Coordinate-based change data:
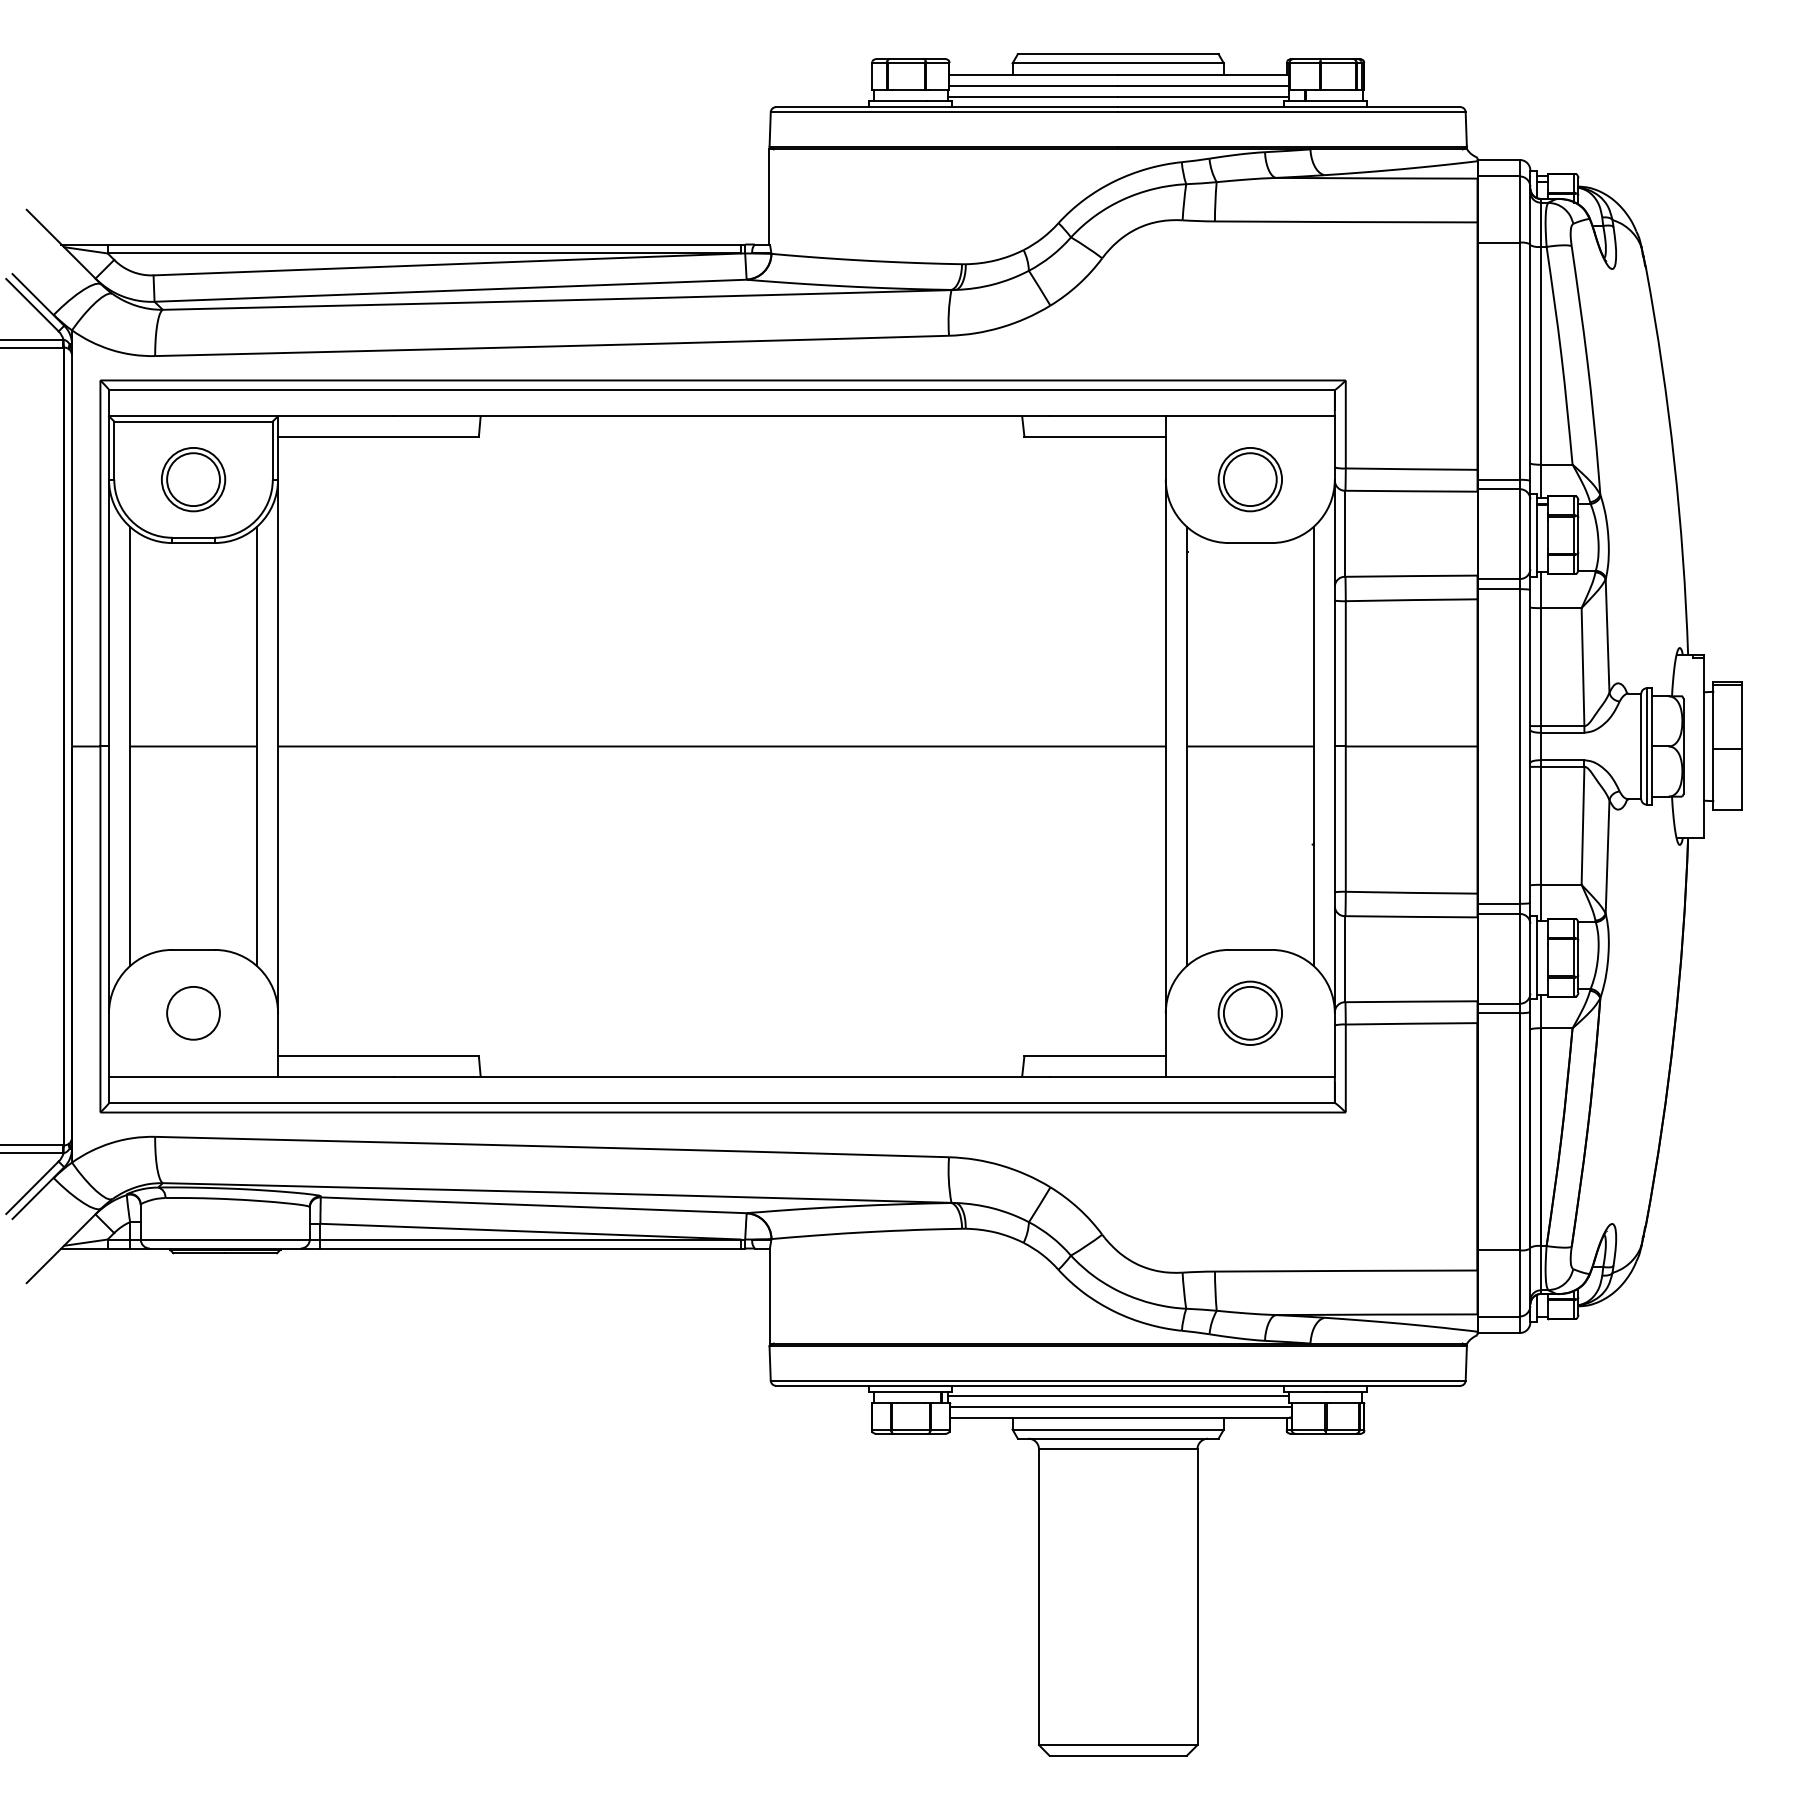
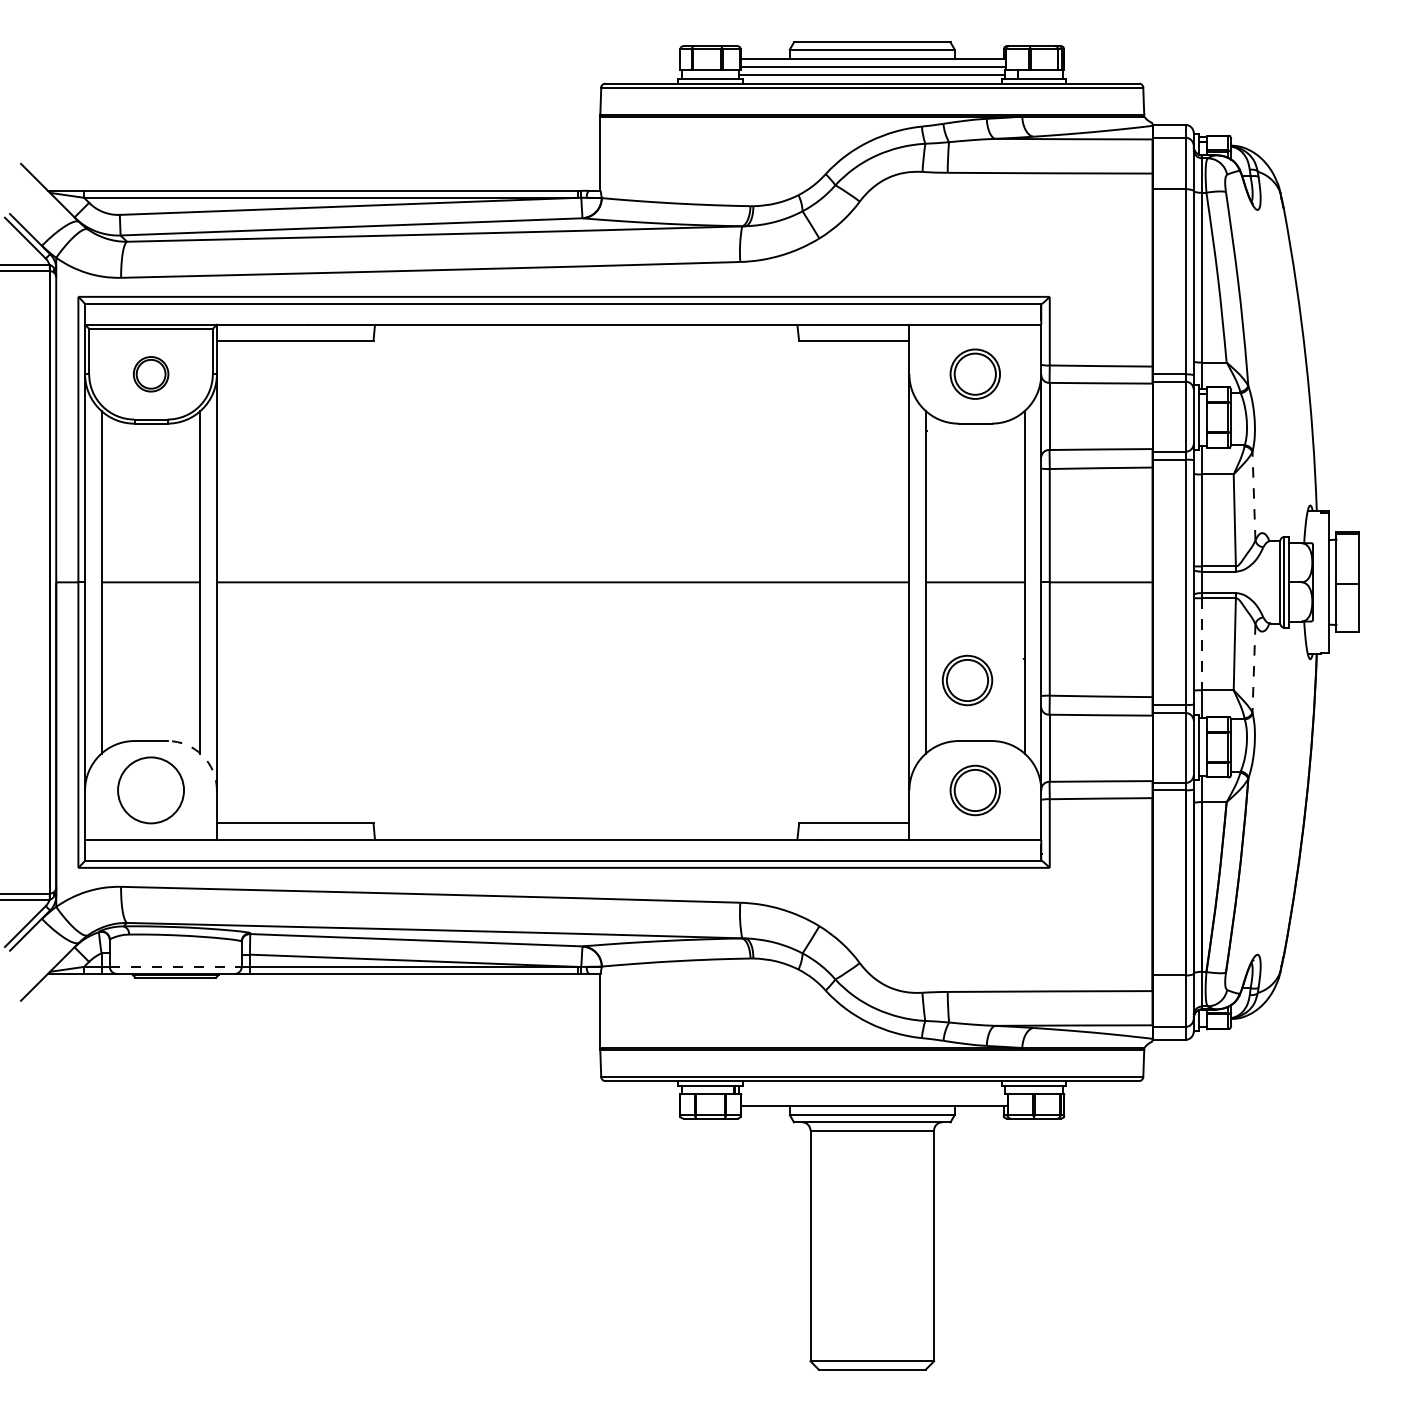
part: (193, 479) -> (150, 374), size x0.7
line: (1607, 636) -> (1253, 496), solid -> dashed
line: (1540, 826) -> (1201, 644), solid -> dashed
line: (1607, 856) -> (1253, 668), solid -> dashed
part: (1239, 871) -> (966, 679), added
arc: (259, 968) -> (202, 755), solid -> dashed
circle: (193, 1013) -> (150, 790), size x1.6
line: (225, 1239) -> (175, 966), solid -> dashed
line: (1117, 1396) -> (871, 1089), removed
line: (1120, 1407) -> (874, 1097), removed

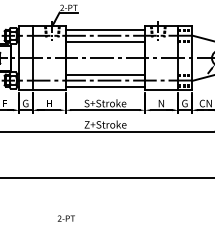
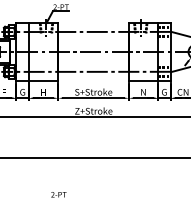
line: (105, 29) -> (93, 26), removed
line: (105, 41) -> (93, 37), removed
line: (105, 74) -> (93, 66), removed
line: (105, 86) -> (93, 77), removed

_Work required_
Could you copy all of the entries above exactly, without the pictures?

_Answer_
part: (193, 479) -> (150, 374), size x0.7
line: (1607, 636) -> (1253, 496), solid -> dashed
line: (1540, 826) -> (1201, 644), solid -> dashed
line: (1607, 856) -> (1253, 668), solid -> dashed
part: (1239, 871) -> (966, 679), added
arc: (259, 968) -> (202, 755), solid -> dashed
circle: (193, 1013) -> (150, 790), size x1.6
line: (225, 1239) -> (175, 966), solid -> dashed
line: (1117, 1396) -> (871, 1089), removed
line: (1120, 1407) -> (874, 1097), removed

line: (105, 29) -> (93, 26), removed
line: (105, 41) -> (93, 37), removed
line: (105, 74) -> (93, 66), removed
line: (105, 86) -> (93, 77), removed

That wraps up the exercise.